PASSAGE SHOWN below:
Next I want to talk about data and features. So, model value is generated from raw data using domain expertise to generate features. Without domain expertise, you aren’t going to know what data to capture, what features to build, and you aren’t going to outrun bad data and features with fancier modeling architecture. Complex models are hard to understand and maintain, and the incremental lift generated by them isn’t likely going to outpace better data and features. The curation collection and transformation of data should have dedicated team resources because this is where the value is generated and stored for our models. Data quality matters greatly to the performance and stability of our models, while capturing new fraud signals quickly allows us to better respond to fraud attacks. Additionally, if you have separate data flows for offline training and online scoring, you should align them.

Jake Weholt:

Model volatility can come from many sources, feature drift, vendor downtime, seasonal trends, you name it. The goal for us is to reduce volatility wherever we can. And the first place to start here is aligning your online and offline drift. We went with Tecton to solve this problem because of the drift between our two data pathways. We also aligned ownership under a single team. Historically, our offline features were owned by machine learning engineers and our online features were owned by software engineers on different teams, and it led to needless drift in our features. This bifurcation of ownership was problematic and by better aligning our ML domain engineers, we can have a better understanding of the subtle differences between online and offline data. And then finally, model deployment and serving. So, we have our own in-house model deployment service built on top of AWS SageMaker.

Jake Weholt:

And here’s some of the things that we found valuable as we iterated and built out this system. So, the first is easy model rollback. If you ship a bad model, you’ve got to be able to roll it back quickly. Next is high availability with low latency with SLAs on both. So, Remitly provides an express experience, which means that the funds are available basically instantaneously in the recipient’s bank account. And we need to know whether or not that transaction is fraudulent before those funds are dispersed. So, we need to be able to score the model quickly in the actual transaction and product flow. Having SLAs around both of these measures allows us to make concrete trade-offs when developing the model. So, if the model’s too slow, we can prioritize making them faster, and if it’s too large to deploy, we can prioritize making the model object smaller.

Jake Weholt:

Next is quality monitoring. So, have monitoring, know if your model is down, know if it is timing out, or if your features are missing, or if you’re flagging too many transactions. If your model stands in the critical path of customer experience, you must know when it is behaving incorrectly. And then finally have alarms and the contingency plan for when your model goes down, or is behaving in a way that doesn’t make sense. These things happen and knowing what to do will save time, the sanity of your engineers and most importantly, will maintain your customer’s trust when it is critical for providing the most trusted financial services on the planet. Thank you guys so much. Again, I’m Jake Weholt. I’m ML Engineering Manager at Remitly working in fraud. And if we have time, I’m happy to answer any questions, anything that I can.
End of PASSAGE SHOWN.
> _YOUR TASKS_:
A - According to the passage, what is Remitly's in-house model deployment service built on top of?
B - Copy out the records below word for word, leaving out the pictures.
AVAILABLE DATA below:
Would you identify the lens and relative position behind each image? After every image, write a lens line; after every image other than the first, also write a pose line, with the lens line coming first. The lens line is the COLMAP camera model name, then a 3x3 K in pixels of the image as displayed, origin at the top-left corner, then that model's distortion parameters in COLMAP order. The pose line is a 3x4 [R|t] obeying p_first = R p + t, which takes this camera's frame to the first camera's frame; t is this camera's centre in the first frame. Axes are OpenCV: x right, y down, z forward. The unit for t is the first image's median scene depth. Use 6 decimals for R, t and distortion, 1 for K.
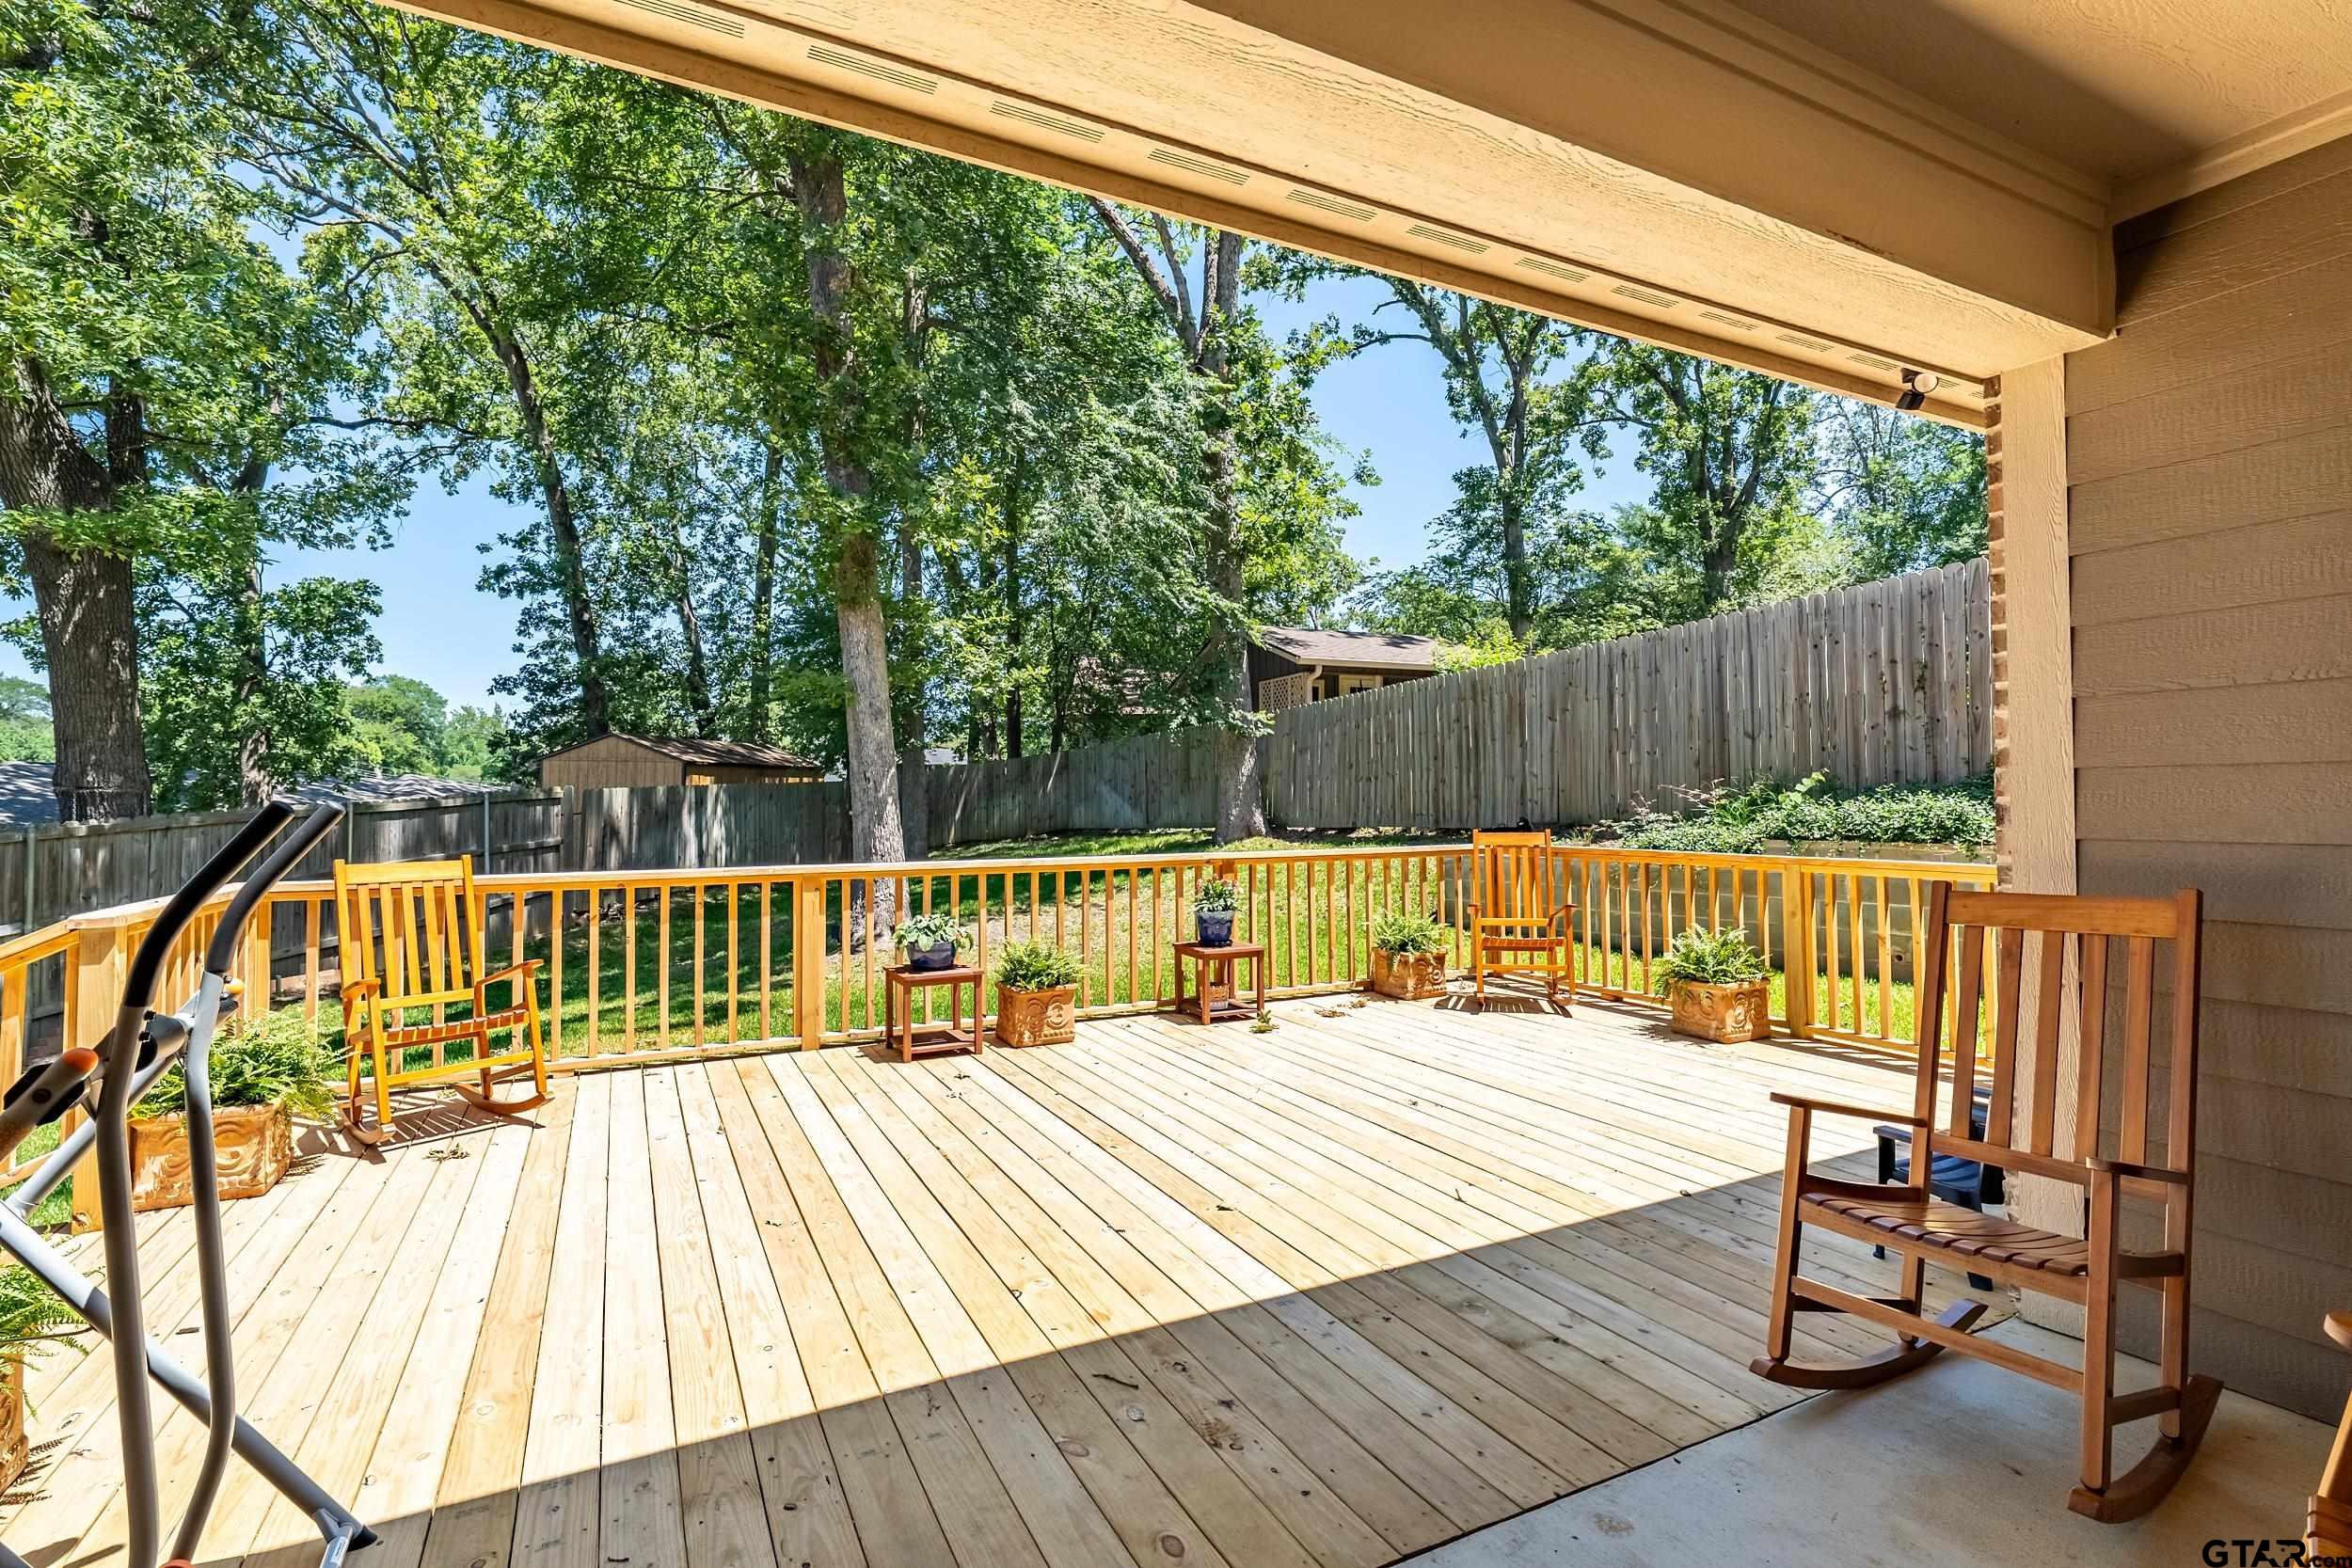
lens RADIAL K [[1081.1, 0, 1167.2], [0, 1081.1, 785.2], [0, 0, 1]] dist [0.002141, -0.000235]
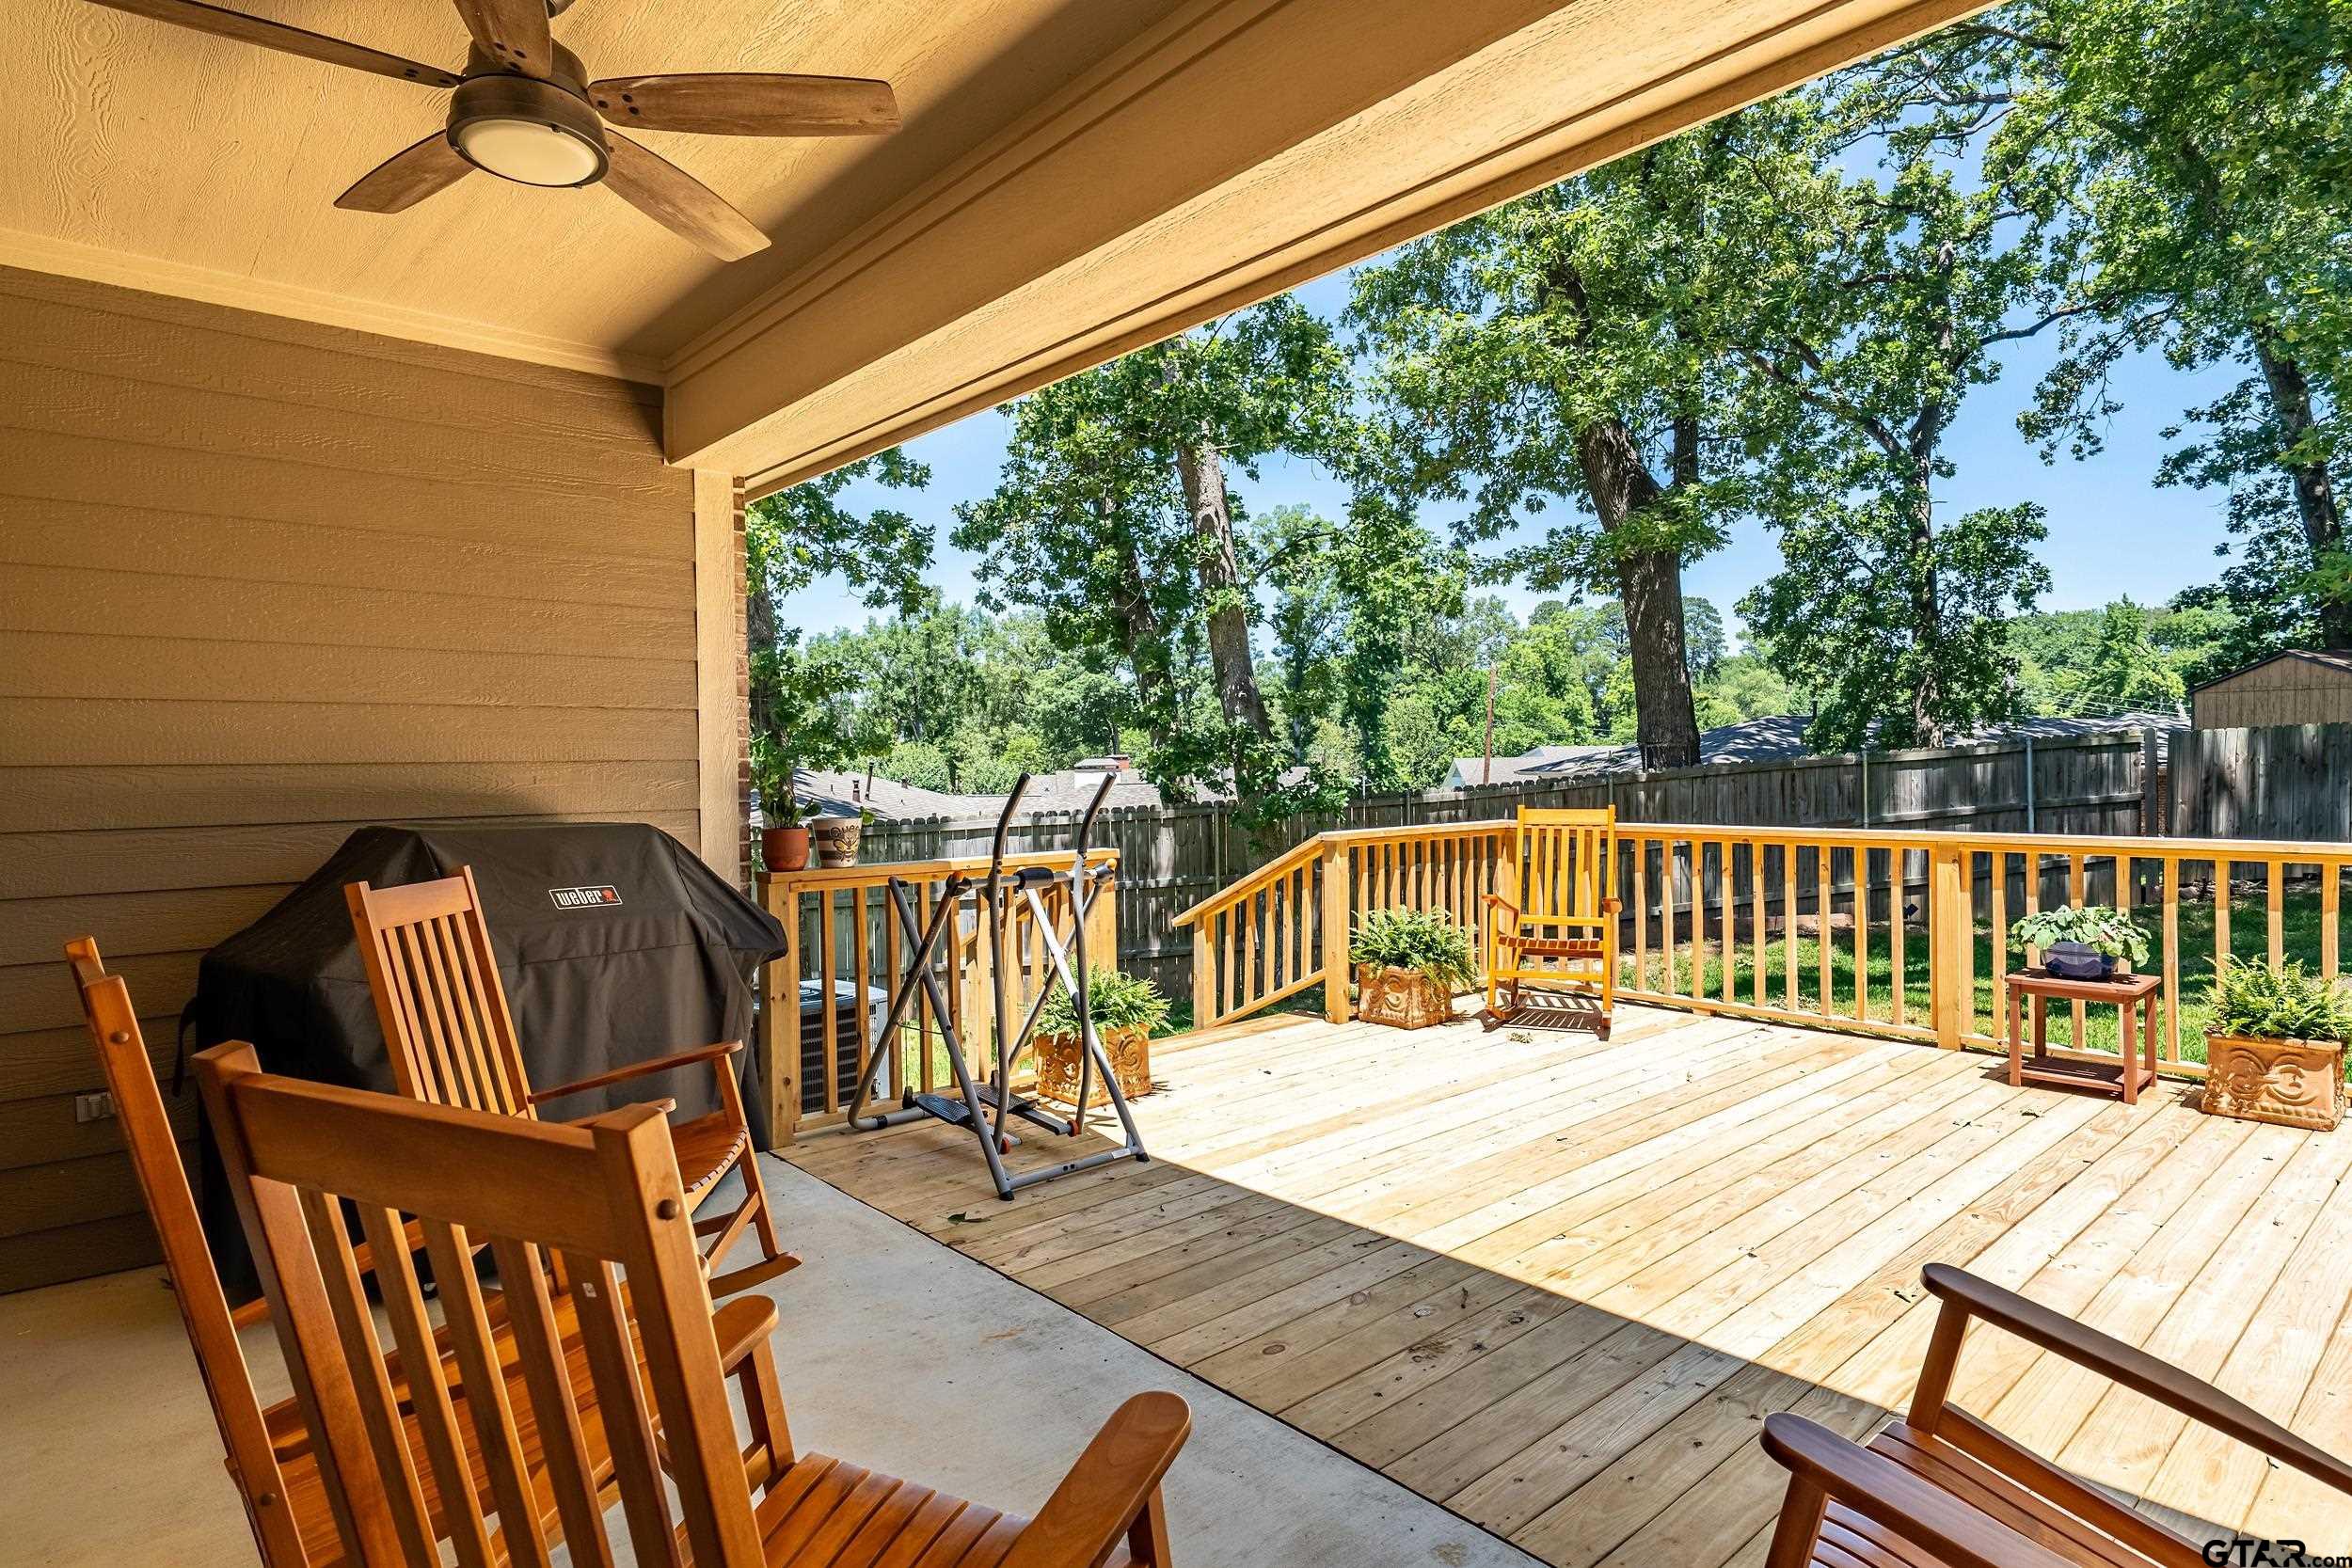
lens RADIAL K [[1233.4, 0, 1167.0], [0, 1233.4, 781.7], [0, 0, 1]] dist [0.003197, 0.000827]
pose [[0.258898, 0.015409, -0.965782, 0.168652], [0.028015, 0.999332, 0.023454, -0.001608], [0.965498, -0.033128, 0.258294, 0.063121]]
End of AVAILABLE DATA.
> _ANSWERS TO THE TASKS_:
A - AWS SageMaker

B -
Would you identify the lens and relative position behind each image? After every image, write a lens line; after every image other than the first, also write a pose line, with the lens line coming first. The lens line is the COLMAP camera model name, then a 3x3 K in pixels of the image as displayed, origin at the top-left corner, then that model's distortion parameters in COLMAP order. The pose line is a 3x4 [R|t] obeying p_first = R p + t, which takes this camera's frame to the first camera's frame; t is this camera's centre in the first frame. Axes are OpenCV: x right, y down, z forward. The unit for t is the first image's median scene depth. Use 6 decimals for R, t and distortion, 1 for K.
lens RADIAL K [[1081.1, 0, 1167.2], [0, 1081.1, 785.2], [0, 0, 1]] dist [0.002141, -0.000235]
lens RADIAL K [[1233.4, 0, 1167.0], [0, 1233.4, 781.7], [0, 0, 1]] dist [0.003197, 0.000827]
pose [[0.258898, 0.015409, -0.965782, 0.168652], [0.028015, 0.999332, 0.023454, -0.001608], [0.965498, -0.033128, 0.258294, 0.063121]]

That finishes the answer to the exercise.